Continuous Composites says that the funding will aid in bringing its proprietary Continuous Fiber 3D Printing (CF3D) technology to market while “advancing and protecting its patent portfolio”. In other words, it sounds as though some of these funds will be used in its lawsuit against Markforged, the first to commercialize the 3D printing of continuous reinforcement fibers, but perhaps not the first to patent it?

Continuous Composites’ continuous reinforcement fiber 3D printing process. Image courtesy of Continuous Composites.

CF3D is a unique technology that feeds continuous reinforcement fibers into a 3D printing head, where it is saturated with a photopolymer matrix material. As it exits the printhead, it is cured in place. The technology has been shown mounted to industrial robotic arms capable of 3D printing materials in mid-air. In addition to 3D printing with a variety of materials, the company is able to embed electronics and other functional items into the prints as they are built. This has fueled Continuous Composites’ work with the U.S. Air Force.

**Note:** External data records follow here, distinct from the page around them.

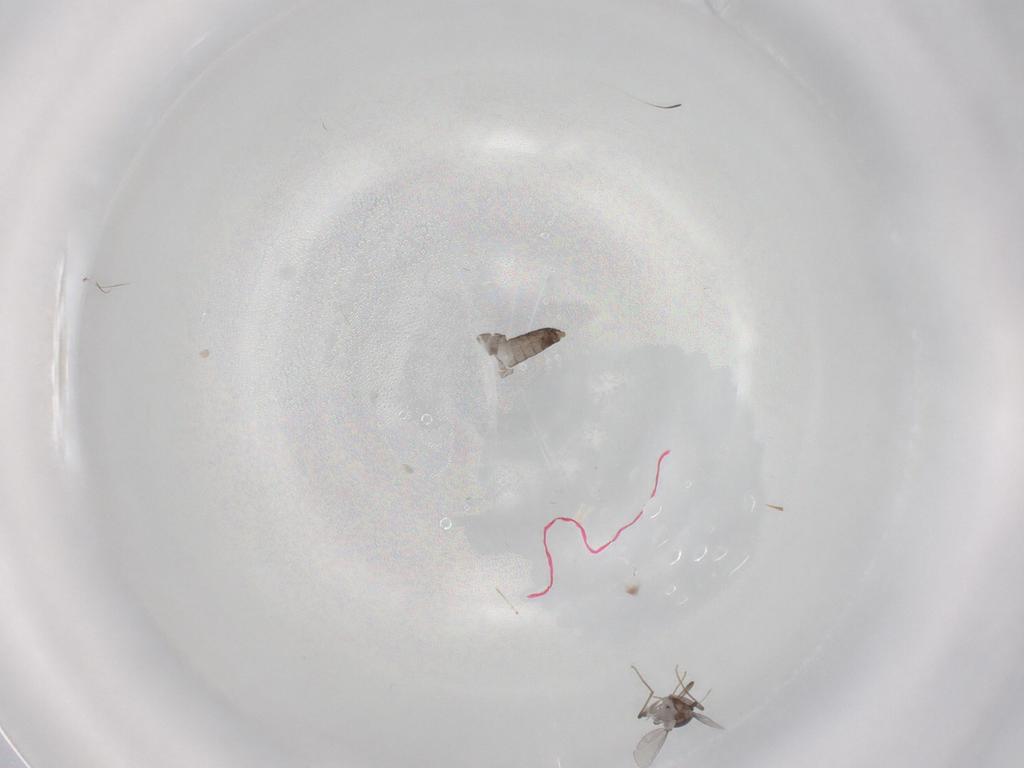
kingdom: Animalia
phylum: Arthropoda
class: Insecta
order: Diptera
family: Chironomidae
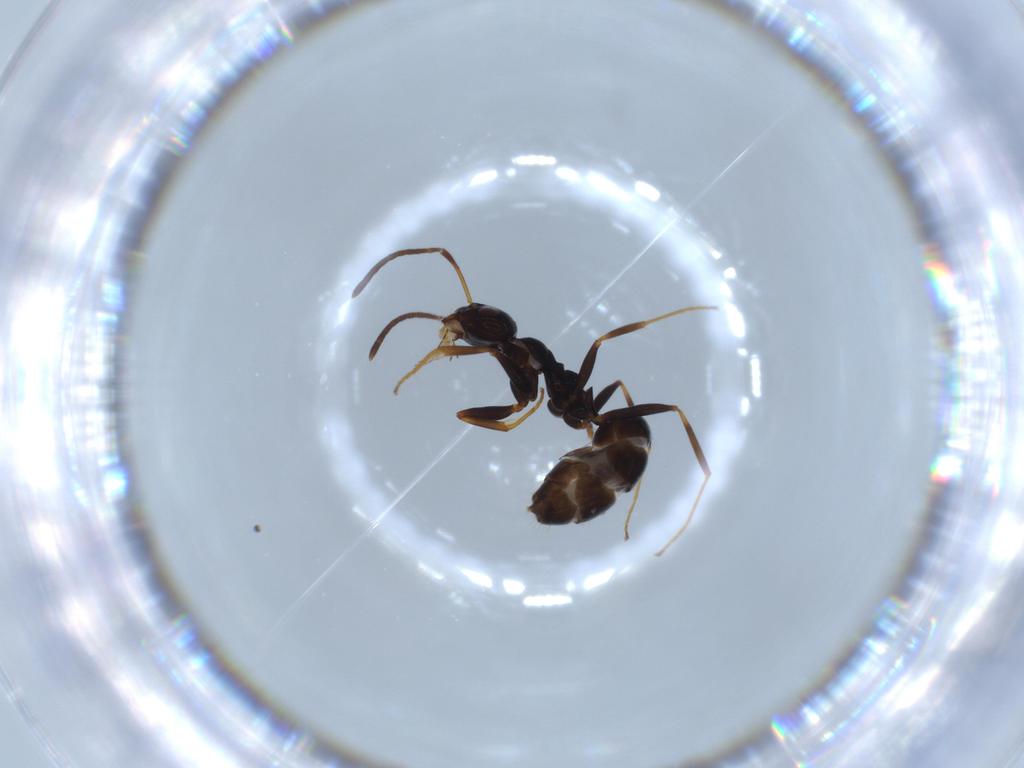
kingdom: Animalia
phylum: Arthropoda
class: Insecta
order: Hymenoptera
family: Formicidae
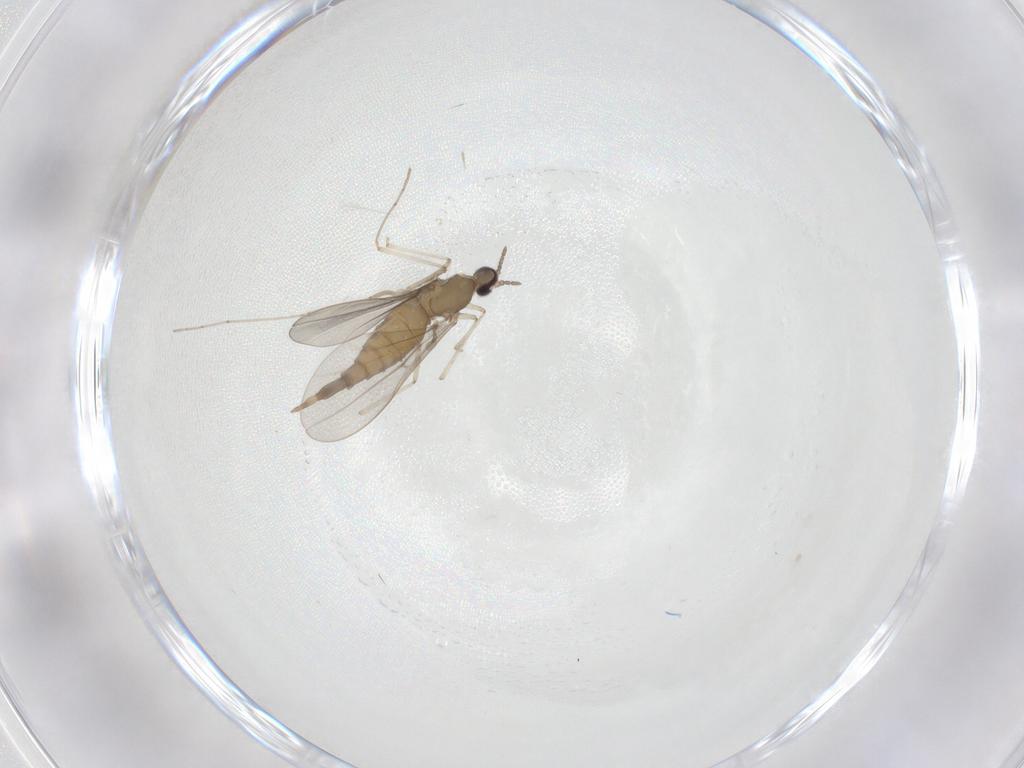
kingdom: Animalia
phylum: Arthropoda
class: Insecta
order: Diptera
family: Cecidomyiidae
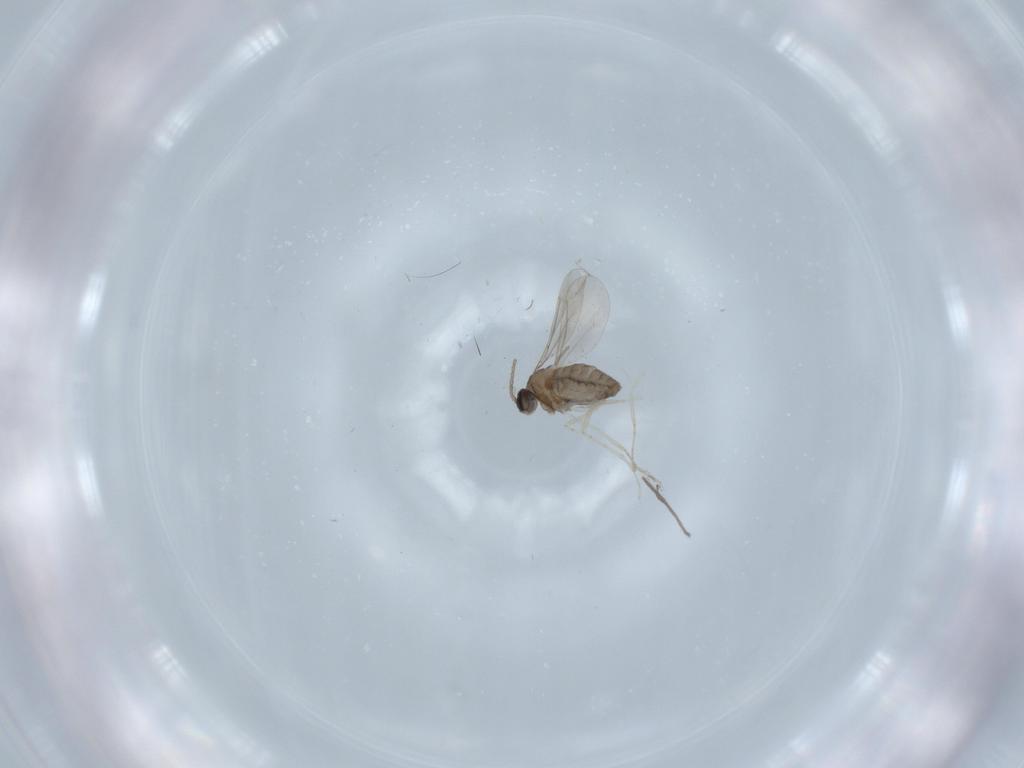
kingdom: Animalia
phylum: Arthropoda
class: Insecta
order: Diptera
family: Chironomidae
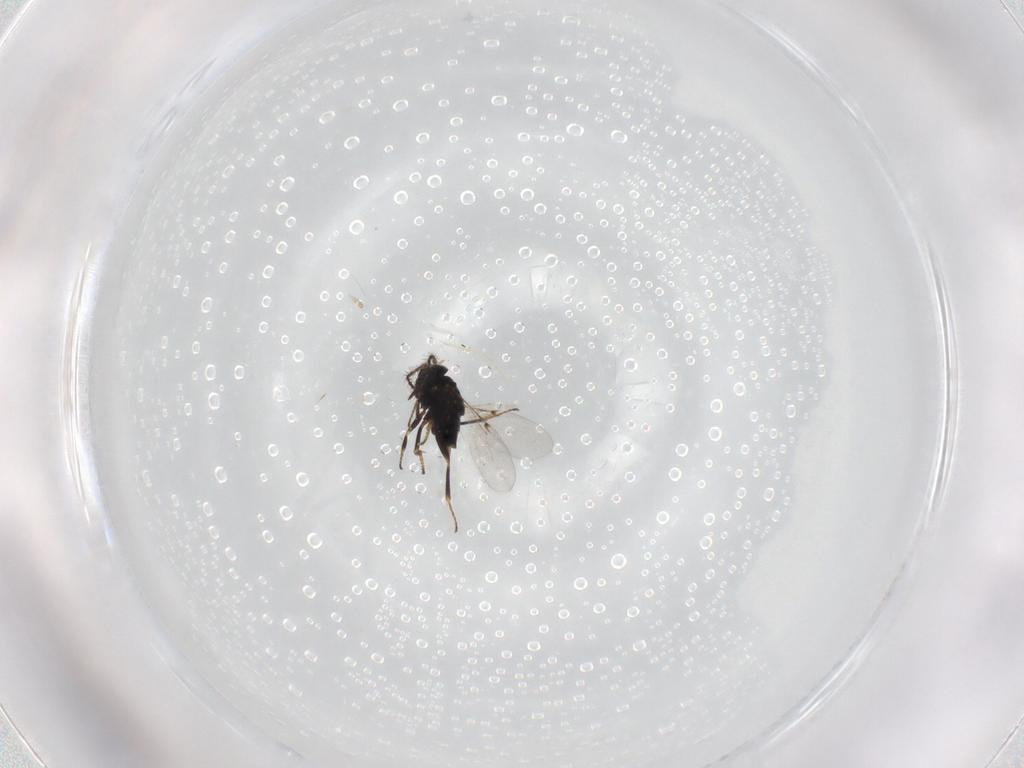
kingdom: Animalia
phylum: Arthropoda
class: Insecta
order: Hymenoptera
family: Encyrtidae
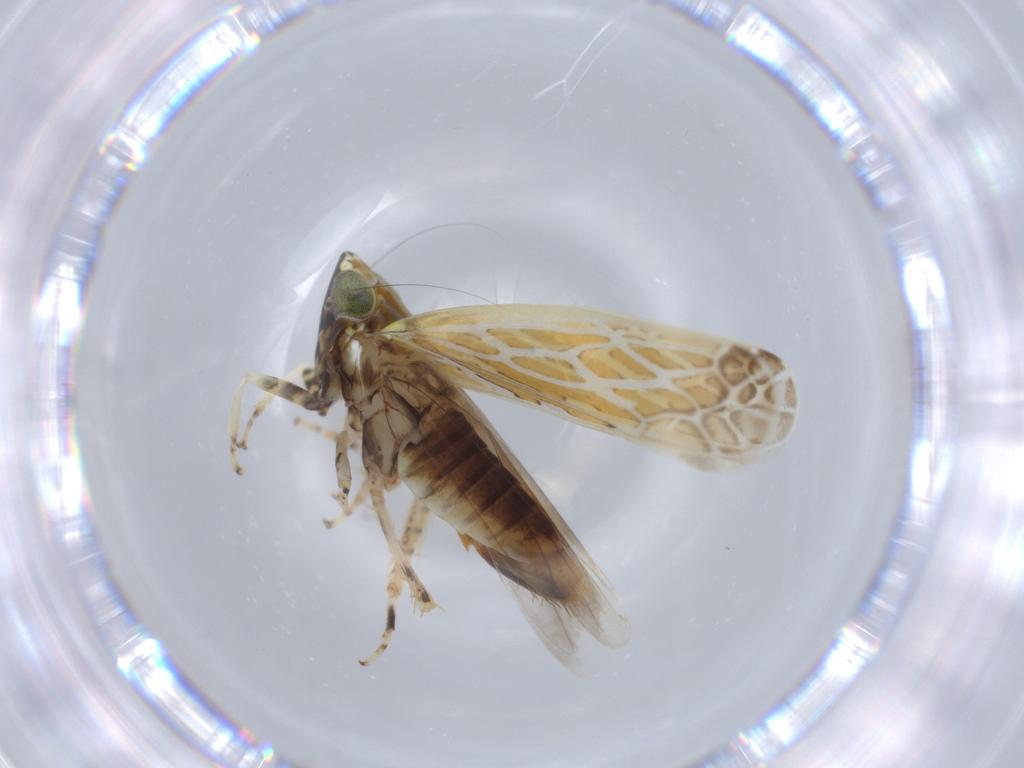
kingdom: Animalia
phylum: Arthropoda
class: Insecta
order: Hemiptera
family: Cicadellidae
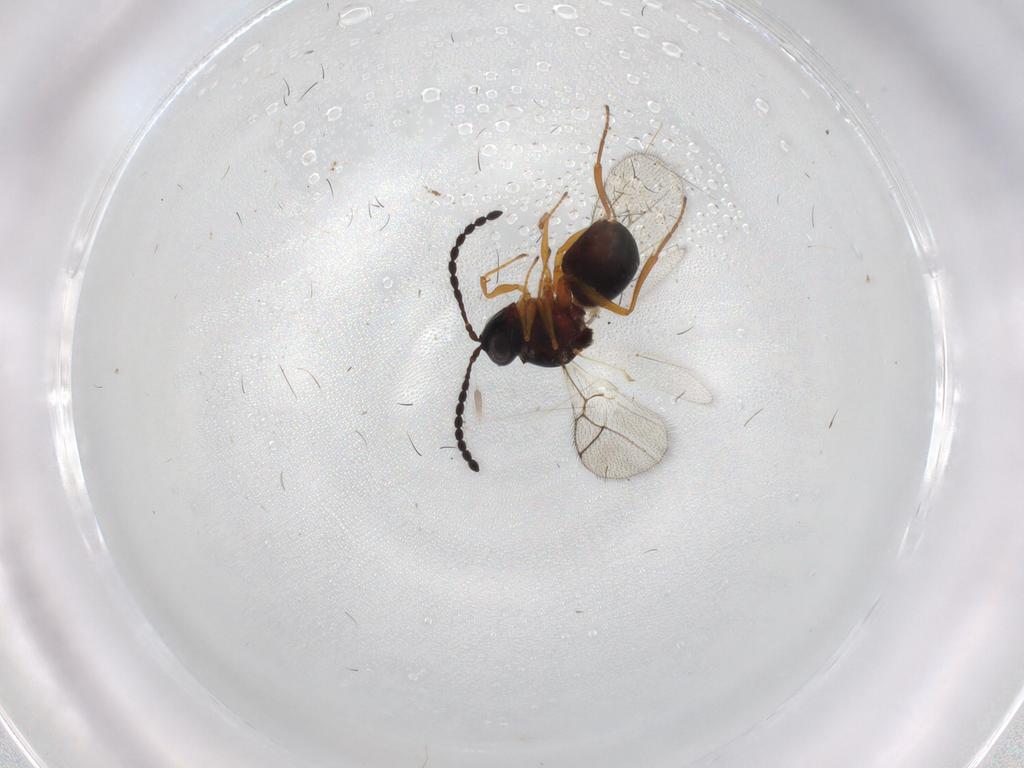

Todd Sims, BRVC President, will be joining the board of the startup. About the company, Sims said, “We are thrilled to partner with Tyler and the entire Continuous Composites team as they bring their disruptive technology to the market. We were drawn to Tyler’s vision and leadership, the attractive revenue and margin profile of the business, and their blue-chip customers, both industrial and governmental, which we see as clear validation of the CF3D technology.”

Image courtesy of Continuous Composites.

It will be exciting to see how the startup’s technology is used by customers when it finally makes it market officially. It will have a growing number of savvy competitors to fight against, in addition to Markforged, including Arevo, Impossible Objects, CEAD, Fortify, Anisoprint, and 9T Labs. Given that it may have the earliest patent on continuous carbon fiber reinforcement for 3D printing, does that mean that some of these businesses will have to look over their shoulders? If it targets Markforged on the desktop, will it also target Arevo for large-format continuous carbon fiber 3D printing?